I’m out. Deliberately Avoiding Your Call. » Life

End Somewhere Toward the Good Life

May 24th, 2008

In coming up with my plan for the future, I read. A lot. I did tons of research on getting myself moving toward a more positive direction. I’m normally not a self help book type of girl, but I read a few this last months. Some were downright depressing, while others had practical tips and encouragement that were well worth the trip to the library.

I made lists. Good/Bad, Pro/Con, career lists, etc. I wrote scenarios of my perfect life. I wrote scenarios of the shittiest life I could imagine. I even made a collage (now working toward a shadow box) in order to keep myself motivated and moving in the right direction.

In all this research and soul searching, I came to the conclusion that I sort of pondered a few months ago: It’s time to go back to school. Ever since I started thinking about school, I’ve been really resistant to the whole idea. I just can’t imagine getting back into an educational environment. And while I know I am not the oldest person in the world to return to school, I feel like I might be chasing a pipe dream. At the same time, I am excited beyond belief to finally be doing something for myself.

So I registered for classes yesterday. There’s no turning back now.

Begin at the Beginning

May 17th, 2008

“To begin my life with the beginning of my life, I record that I was born…”* Wait, maybe that’s too far back.

A lot of my life has been spent looking forward. So far forward in fact that I tend to forget the many, MANY steps it takes to get to the point I want to reach. I have never been one to sit down and make a plan. Almost every thing I’ve ever done has been due to a deep unhappiness with myself.

In 2006, when I decided to move, I did it on a whim.

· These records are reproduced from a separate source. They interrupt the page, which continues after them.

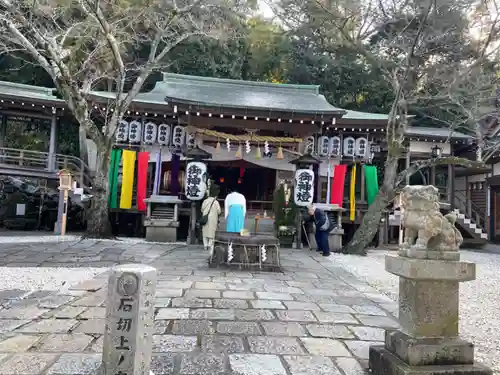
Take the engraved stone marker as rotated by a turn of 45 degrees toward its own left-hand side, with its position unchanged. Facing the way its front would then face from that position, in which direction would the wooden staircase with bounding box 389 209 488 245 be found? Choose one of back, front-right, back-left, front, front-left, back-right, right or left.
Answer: back-left

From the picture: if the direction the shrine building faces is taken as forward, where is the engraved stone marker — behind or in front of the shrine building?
in front

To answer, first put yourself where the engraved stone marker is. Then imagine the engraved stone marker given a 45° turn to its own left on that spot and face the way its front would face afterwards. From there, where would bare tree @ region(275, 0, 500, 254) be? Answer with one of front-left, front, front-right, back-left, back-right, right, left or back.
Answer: back-left

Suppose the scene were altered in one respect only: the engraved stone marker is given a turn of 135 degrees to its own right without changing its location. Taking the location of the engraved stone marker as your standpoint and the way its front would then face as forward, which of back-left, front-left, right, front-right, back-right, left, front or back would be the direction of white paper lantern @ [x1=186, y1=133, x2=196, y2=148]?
front

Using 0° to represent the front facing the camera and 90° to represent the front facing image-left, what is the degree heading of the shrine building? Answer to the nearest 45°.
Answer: approximately 0°

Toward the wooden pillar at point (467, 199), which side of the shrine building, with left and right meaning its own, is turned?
left

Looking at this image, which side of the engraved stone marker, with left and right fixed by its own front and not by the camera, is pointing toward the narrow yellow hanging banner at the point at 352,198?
back

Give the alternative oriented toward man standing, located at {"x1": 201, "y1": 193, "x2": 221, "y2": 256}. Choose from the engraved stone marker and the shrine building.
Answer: the shrine building

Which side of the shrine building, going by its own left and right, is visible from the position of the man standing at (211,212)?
front

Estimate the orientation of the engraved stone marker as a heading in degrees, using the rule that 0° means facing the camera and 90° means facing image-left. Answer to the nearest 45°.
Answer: approximately 45°

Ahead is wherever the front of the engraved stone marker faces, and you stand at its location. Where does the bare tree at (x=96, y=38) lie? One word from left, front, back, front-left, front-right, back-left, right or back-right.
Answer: back-right

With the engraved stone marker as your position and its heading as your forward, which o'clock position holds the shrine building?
The shrine building is roughly at 5 o'clock from the engraved stone marker.

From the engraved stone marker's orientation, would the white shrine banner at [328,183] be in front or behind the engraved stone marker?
behind

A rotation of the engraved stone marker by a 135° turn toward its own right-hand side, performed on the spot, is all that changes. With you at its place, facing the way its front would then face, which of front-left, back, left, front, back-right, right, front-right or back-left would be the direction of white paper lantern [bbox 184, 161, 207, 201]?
front

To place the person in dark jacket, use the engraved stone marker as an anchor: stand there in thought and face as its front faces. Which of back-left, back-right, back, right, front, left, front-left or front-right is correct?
back
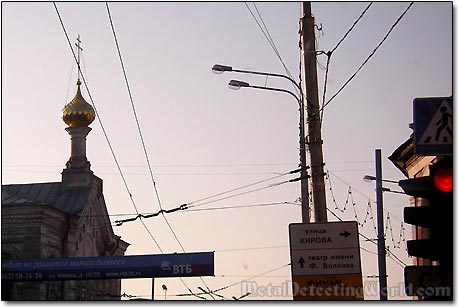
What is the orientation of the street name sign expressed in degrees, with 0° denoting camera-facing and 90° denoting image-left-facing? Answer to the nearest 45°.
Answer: approximately 0°

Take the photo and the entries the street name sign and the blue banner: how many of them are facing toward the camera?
2

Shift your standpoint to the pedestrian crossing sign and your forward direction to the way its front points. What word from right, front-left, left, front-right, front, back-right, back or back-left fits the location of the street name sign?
back-right

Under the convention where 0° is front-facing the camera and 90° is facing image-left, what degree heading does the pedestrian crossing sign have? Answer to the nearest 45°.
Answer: approximately 0°
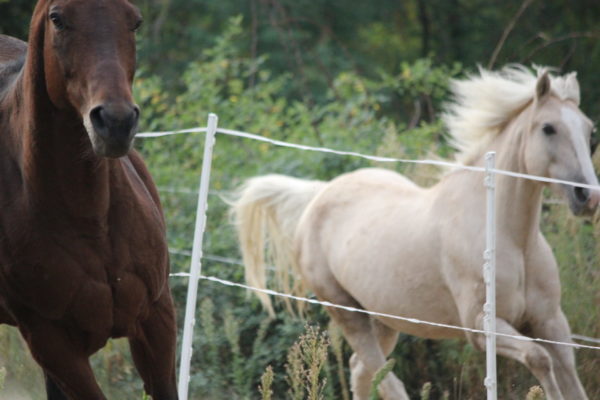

I knew living in Phoenix was not what I wanted for myself or for Joey. So after a brief vacation on the east coast, I decided very quickly that I wanted to move there. I had a couple friends there and I was fairly confident I could get a job quickly. Only after a few weeks of searching, nothing was coming to fruition. And then I received a call from a former colleague and good friend here in Portland.

It was his suggestion that I move to the Pac NW. So I abandoned my plan to move east and started applying for jobs in Portland. Just like that. No thought. No lists of pro’s and con’s or research into the area or economy. I was frustrated with my current search so immediately delved into a new search. Within in three weeks I had been granted an interview and then offered a job.

I was thrilled, to say the least. I accepted the job, again without any research into the company (although it’s fairly well known and has, for the most part, a great reputation), no thought into where I was going to live or where Joey would go to school. I just jumped right into a new situation, just knowing I would be happier. What’s that saying? Hind sight is always 20/20.

Needless to say I have been less than excited about the job, the city and the weather. To put it bluntly, they all stink. Big time. I know I’ve complained ad nauseum about how much I hate it here, so it’s not really all that big of a revelation.

However, over the last almost two years since I arrived in Portland, I’ve changed dramatically. For one, I’ve had several internal revelations about who I am and where I’m heading in life. That’s never happened for me before. While I’d like to say I’ve started to make plans for those revelations, that would be a lie. The major difference is that I’ve at least taken a step back and really looked at the bigger picture. And I have to tell you, it’s a beautiful scene.

I’ve committed to staying here until 2010, the year Joey graduates. A little over two years. In the grand scheme of things, it’s not long at all. Barely the blink of an eye. But also long enough to make a plan. A good one.

to be continued…

* How could I come up with something better than that? I mean, really, Dickens pretty much nailed it on how we all begin our lives.

** The blog stays. At least for another year.

The Final Countdown

May 12th, 2008

More to follow.

Moving Forward

February 1st, 2008

This last year I have spent a lot of time talking about how I need a change. Moving to Portland was supposed to be that change, but alas it only served to move my pathetic laziness from one state to another. And I’ve complained about it ad nausuem.

Over the last two weeks I’ve been working on a plan to work on a plan. I know that makes no sense to the blogosphere but it makes sense to me and that’s what matters. So over the course of the next year, things are going to look a little different around here. Mostly by becoming my sounding board and a place for me to lay out my plans and chronical my journey.

Because moving forward is imperative to me. This constant stagnation is giving me hemorrhoids…

There’s No Denying It Now

January 24th, 2008

I’m well and good entrenched in my 30’s. Not that I wasn’t before. But today, well today marks the first day on the downhill side into my 40’s. I’m not particularly worried or depressed. At least not any more than usual. Birthday’s don’t bother me anymore. They come whether you want them to or not, so why get all worked up?

I have been thinking though. Thinking about the last six years. And how much I’ve grown and changed in that period of time. I started my 30’s with very little direction or purpose. Now I’ve worked my way into what most people would call a great job and what I call good security. I’ve got a wonderful kid who 99.9% of the time causes no trouble. I have a loving family despite their annoyances on my personage. And more importantly, I feel like I know what I want from this life. Even if I don’t know how to get there.

So these next four years are going to be about finding a way to get from A to B and not only have direction and purpose, but inner peace and happiness as well.